The ballpark opened on May 14, 1878 with a 3:45 pm “game between the Indianapolis nine (Blues) and the home nine.”  The Chicago Inter Ocean said:

“Although the day was very chilly and exceedingly unpleasant for out-door sports, fully 2,500 people assembled to witness the game and listen to a very ‘queer’ band, provided by President (William) Hulbert to officiate at the opening and funeral services of his white-hosed boys.”

——

“The game was not particularly interesting except from the fact that from the first inning until the twenty-seventh man had been retired it was extremely doubtful which club would win.  The play of (Joe) Quest of the Indianapolis (sic) was by far the most brilliant of the game.  He covered the position of second base with greater ease and accuracy than any player that has been seen for many a day.  He won the game for his club by a very clever double play in the ninth inning.  The game stood 3 to 5 in favor of Indianapolis with one man out and all the bases full.  (Jimmy) Hallinan came to the bat and hit a high ball to the right of second base which Quest succeeded in catching, and by very fast running reached the base before (Terry) Larkin

Edward “The Only” Nolan got the victory for Indianapolis but “did not particularly distinguish himself in the field,” making three errors.
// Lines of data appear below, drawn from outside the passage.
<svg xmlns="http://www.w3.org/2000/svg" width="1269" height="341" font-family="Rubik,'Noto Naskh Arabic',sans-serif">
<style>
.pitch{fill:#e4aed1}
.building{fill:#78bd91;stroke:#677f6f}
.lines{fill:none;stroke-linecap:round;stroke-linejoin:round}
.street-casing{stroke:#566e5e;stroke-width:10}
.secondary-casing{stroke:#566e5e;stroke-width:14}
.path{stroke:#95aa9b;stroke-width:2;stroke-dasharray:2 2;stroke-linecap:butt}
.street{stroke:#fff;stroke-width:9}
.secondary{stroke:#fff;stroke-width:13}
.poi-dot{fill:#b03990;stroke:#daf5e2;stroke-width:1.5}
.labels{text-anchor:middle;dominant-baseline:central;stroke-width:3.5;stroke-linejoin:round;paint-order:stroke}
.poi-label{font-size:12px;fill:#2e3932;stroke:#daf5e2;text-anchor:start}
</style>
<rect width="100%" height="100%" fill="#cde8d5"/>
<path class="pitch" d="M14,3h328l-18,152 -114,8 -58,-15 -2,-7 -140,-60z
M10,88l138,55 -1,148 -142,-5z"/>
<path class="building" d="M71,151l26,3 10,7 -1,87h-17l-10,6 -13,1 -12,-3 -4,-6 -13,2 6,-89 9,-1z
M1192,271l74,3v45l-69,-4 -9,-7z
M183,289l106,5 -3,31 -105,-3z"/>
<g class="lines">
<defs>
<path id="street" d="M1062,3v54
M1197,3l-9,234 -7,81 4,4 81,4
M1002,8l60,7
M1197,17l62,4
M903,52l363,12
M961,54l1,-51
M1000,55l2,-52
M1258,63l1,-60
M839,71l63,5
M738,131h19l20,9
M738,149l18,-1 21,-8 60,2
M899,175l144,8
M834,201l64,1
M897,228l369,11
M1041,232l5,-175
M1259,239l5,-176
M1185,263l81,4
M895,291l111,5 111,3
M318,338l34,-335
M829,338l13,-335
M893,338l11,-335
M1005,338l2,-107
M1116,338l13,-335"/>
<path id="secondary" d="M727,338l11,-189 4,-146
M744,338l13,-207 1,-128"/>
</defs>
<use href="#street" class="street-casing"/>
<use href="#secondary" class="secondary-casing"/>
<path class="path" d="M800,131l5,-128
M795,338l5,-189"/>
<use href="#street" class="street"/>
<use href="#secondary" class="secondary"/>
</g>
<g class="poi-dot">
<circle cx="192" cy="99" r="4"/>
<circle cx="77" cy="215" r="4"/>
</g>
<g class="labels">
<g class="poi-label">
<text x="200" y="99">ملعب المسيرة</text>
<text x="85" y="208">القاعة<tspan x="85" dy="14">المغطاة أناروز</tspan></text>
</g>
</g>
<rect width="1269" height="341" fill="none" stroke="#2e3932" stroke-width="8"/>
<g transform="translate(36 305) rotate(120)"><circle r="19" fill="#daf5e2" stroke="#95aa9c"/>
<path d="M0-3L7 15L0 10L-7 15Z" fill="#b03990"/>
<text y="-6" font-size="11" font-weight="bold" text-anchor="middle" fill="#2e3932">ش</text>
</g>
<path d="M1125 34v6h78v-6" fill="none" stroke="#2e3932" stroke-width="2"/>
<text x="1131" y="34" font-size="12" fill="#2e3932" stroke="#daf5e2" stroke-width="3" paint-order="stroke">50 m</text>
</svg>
Of the White Stockings, The Inter Ocean said:

(Frank) Hankinson played third without an error, and received very (sic) deserved applause for a number of excellent plays.  Hallinan was brilliant in the left field, and (Cap) Anson was remarkably stupid at second.”

None of the newspaper accounts of the game elaborated on Anson’s play at second.

The Inter Ocean did elaborate on Hulbert’s band:

“(T)he dismal music furnished by the band appeared to affect almost to tears the Chicago ball-players.  Another game will be played tomorrow afternoon at the same hour, and a far different result is expected.  There will be no band.”

The Box Score

The Box Score

The White Stockings would go on to win three straight National League Championships 1880-82) at Lakefront Park (sometimes referred to as Lakeshore Park).  The ballpark was expanded after the 1882 season and remained the White Stockings’ home until they moved to West Side Park in 1885.